Data to examine: Begin
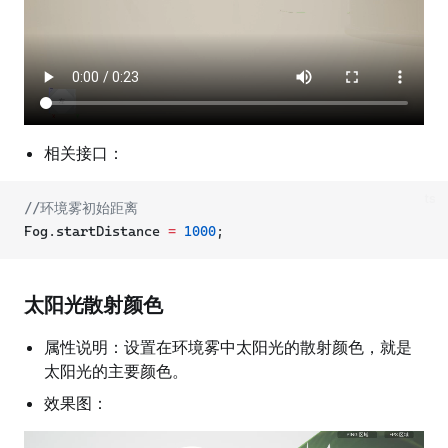
相关接口：
ts
//环境雾初始距离
Fog.startDistance 
=
1000
;
太阳光散射颜色
属性说明：设置在环境雾中太阳光的散射颜色，就是
太阳光的主要颜色。
效果图：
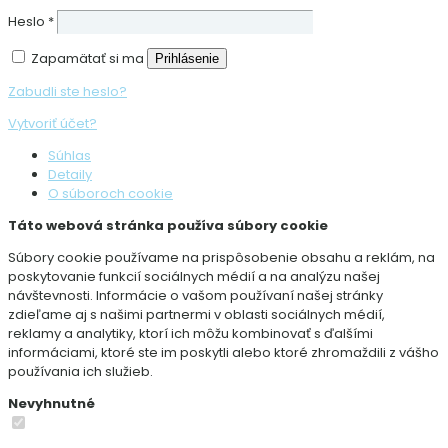
Heslo
*
Zapamätať si ma
Prihlásenie
Zabudli ste heslo?
Vytvoriť účet?
Súhlas
Detaily
O súboroch cookie
Táto webová stránka používa súbory cookie
Súbory cookie používame na prispôsobenie obsahu a reklám, na
poskytovanie funkcií sociálnych médií a na analýzu našej
návštevnosti. Informácie o vašom používaní našej stránky
zdieľame aj s našimi partnermi v oblasti sociálnych médií,
reklamy a analytiky, ktorí ich môžu kombinovať s ďalšími
informáciami, ktoré ste im poskytli alebo ktoré zhromaždili z vášho
používania ich služieb.
Nevyhnutné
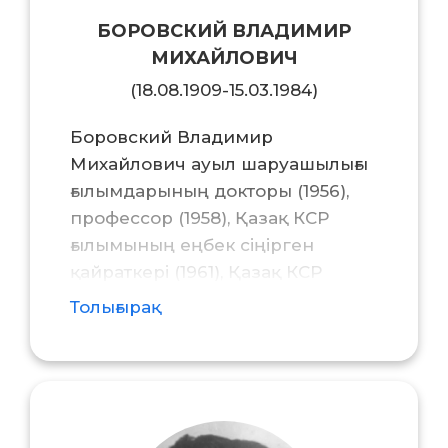
БОРОВСКИЙ ВЛАДИМИР
МИХАЙЛОВИЧ
(18.08.1909-15.03.1984)
Боровский Владимир
Михайлович ауыл шаруашылығы
ғылымдарының докторы (1956),
профессор (1958), Қазақ КСР
ғылымының еңбек сіңірген
қайраткері (1961), Қазақ КСР
Ғылым Академиясының
Толығырақ
корреспондент-мүшесі (1962),
қазақ КСР Ғылым
академиясының академигі (1983),
КазКСР Мемлекеттік сыйлығының
лауреаты...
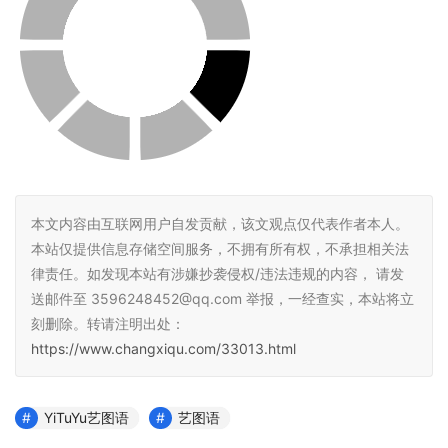
本文内容由互联网用户自发贡献，该文观点仅代表作者本人。
本站仅提供信息存储空间服务，不拥有所有权，不承担相关法
律责任。如发现本站有涉嫌抄袭侵权/违法违规的内容， 请发
送邮件至 3596248452@qq.com 举报，一经查实，本站将立
刻删除。转请注明出处：
https://www.changxiqu.com/33013.html
YiTuYu艺图语
艺图语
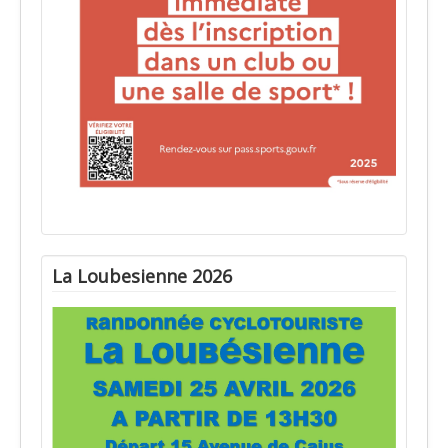
La Loubesienne 2026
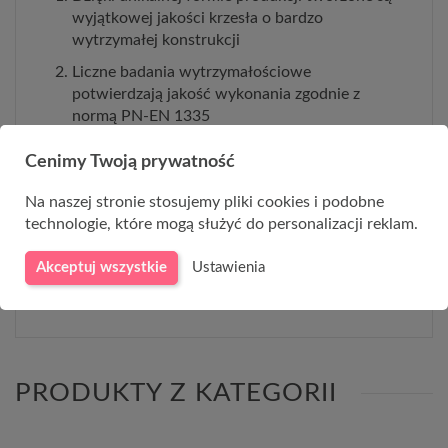
wyjątkowej jakości krzesła o bardzo
wytrzymałej konstrukcji
Liczne badania wytrzymałościowe
potwierdzają jakość wykonania zgodnie z
normą PN-EN 1335
Produkcja zgodna z normą europejską,
Cenimy Twoją prywatność
siedziska krzeseł zaprojektowane w oparciu o
normę PN-EN 1729
Na naszej stronie stosujemy pliki cookies i podobne
technologie, które mogą służyć do personalizacji reklam.
Akceptuj wszystkie
Ustawienia
PRODUKTY Z KATEGORII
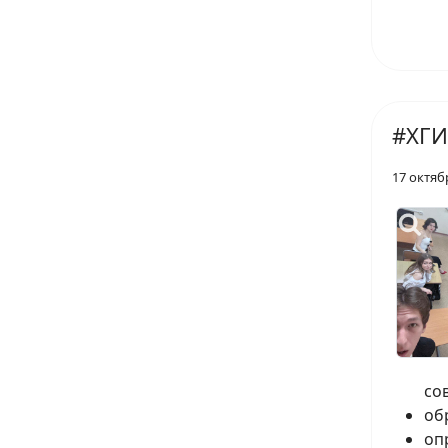
#ХГИ
17 октяб
со
об
оп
Data to examine: End
■ Task description
In the listing, find every line with the word "našej" and return it.

■ Written reply
poskytovanie funkcií sociálnych médií a na analýzu našej
návštevnosti. Informácie o vašom používaní našej stránky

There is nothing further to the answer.